Discussants of Dr. Rozenfeld's paper pointed out that the American health care system is fundamentally different from the Russian. In the United States, most health care is offered by the private sector while the public sector provides a safety net for the poor. The United States has a powerful and diverse private insurance industry. Moreover, current trends in the health sectors of the two countries are almost opposite: while in Russia the government attempts to offer more autonomy to health care providers and users; in the United States their autonomy is being limited by the proliferation of managed care. Nevertheless, the United States' experience, especially in the area of health insurance, can prove very useful to Russian reformers. Specifically, the American example of excessive consumption and skyrocketing costs of health care suggests that controlling utilization and costs is a crucial prerequisite for a sustainable health insurance scheme. The failure of the current U.S. administration's attempt to introduce compulsory health care coverage can also serve as an important lesson to Russian politicians who propose obligatory national health insurance.
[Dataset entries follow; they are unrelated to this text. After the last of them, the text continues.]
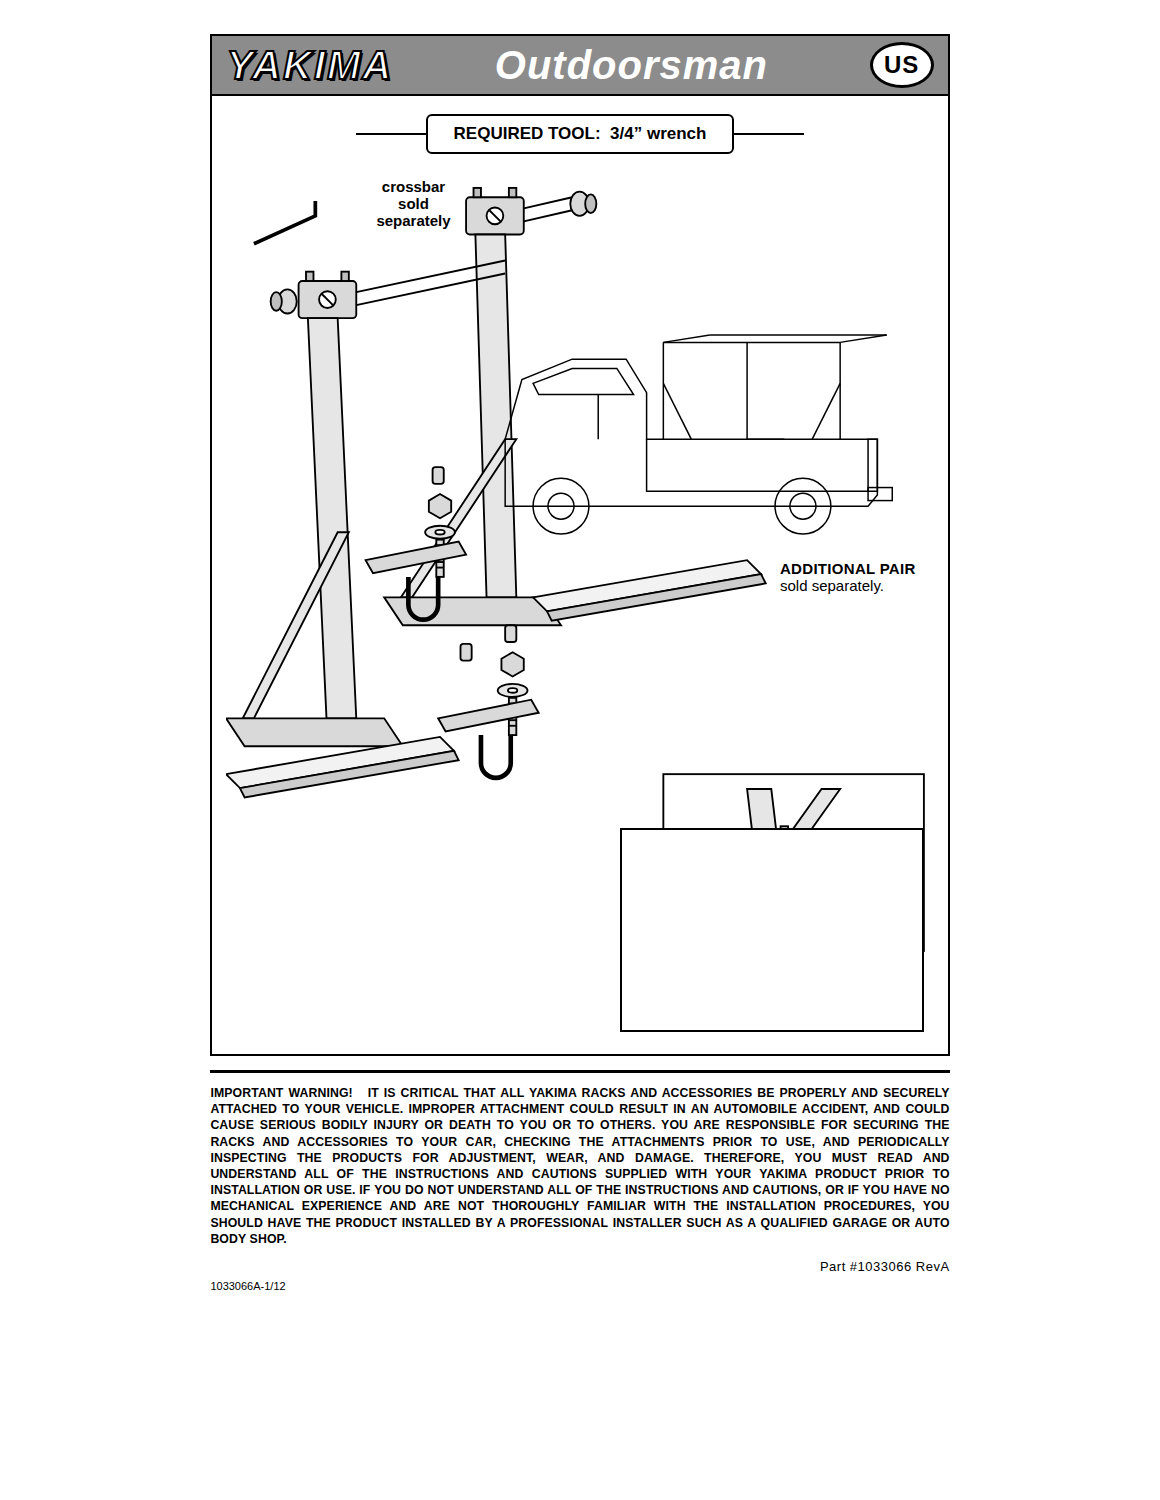YAKIMA
Outdoorsman
US
REQUIRED TOOL: 3/4” wrench
crossbar
sold
separately
ADDITIONAL PAIRsold separately.
IMPORTANT WARNING! IT IS CRITICAL THAT ALL YAKIMA RACKS AND ACCESSORIES BE PROPERLY AND SECURELY ATTACHED TO YOUR VEHICLE. IMPROPER ATTACHMENT COULD RESULT IN AN AUTOMOBILE ACCIDENT, AND COULD CAUSE SERIOUS BODILY INJURY OR DEATH TO YOU OR TO OTHERS. YOU ARE RESPONSIBLE FOR SECURING THE RACKS AND ACCESSORIES TO YOUR CAR, CHECKING THE ATTACHMENTS PRIOR TO USE, AND PERIODICALLY INSPECTING THE PRODUCTS FOR ADJUSTMENT, WEAR, AND DAMAGE. THEREFORE, YOU MUST READ AND UNDERSTAND ALL OF THE INSTRUCTIONS AND CAUTIONS SUPPLIED WITH YOUR YAKIMA PRODUCT PRIOR TO INSTALLATION OR USE. IF YOU DO NOT UNDERSTAND ALL OF THE INSTRUCTIONS AND CAUTIONS, OR IF YOU HAVE NO MECHANICAL EXPERIENCE AND ARE NOT THOROUGHLY FAMILIAR WITH THE INSTALLATION PROCEDURES, YOU SHOULD HAVE THE PRODUCT INSTALLED BY A PROFESSIONAL INSTALLER SUCH AS A QUALIFIED GARAGE OR AUTO BODY SHOP.
Part #1033066 RevA
1033066A-1/12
Although different from the United States, the health care problems of Russia are not exceptional. Many countries that traditionally relied on the public health sector have suffered from a shortage and misallocation of resources, declining quality, and, as a result, worsening health conditions of the population. The design of health care reform in Russia, like in any other nation, must take into account both local peculiarities and international experience. As the examples of many countries show, a thorough analysis and crafting of all the reform components is essential; an ill-designed benefit package, hasty decentralization, and over-reliance on the private sector can only worsen the situation.
 Dr. Boris A. Rozenfeld is Head of the Laboratory for Long-Term Development of the Social and Cultural Sphere at the Center for Demography and Human Ecology, Institute for Economic Forecasting, Russian Academy of Sciences.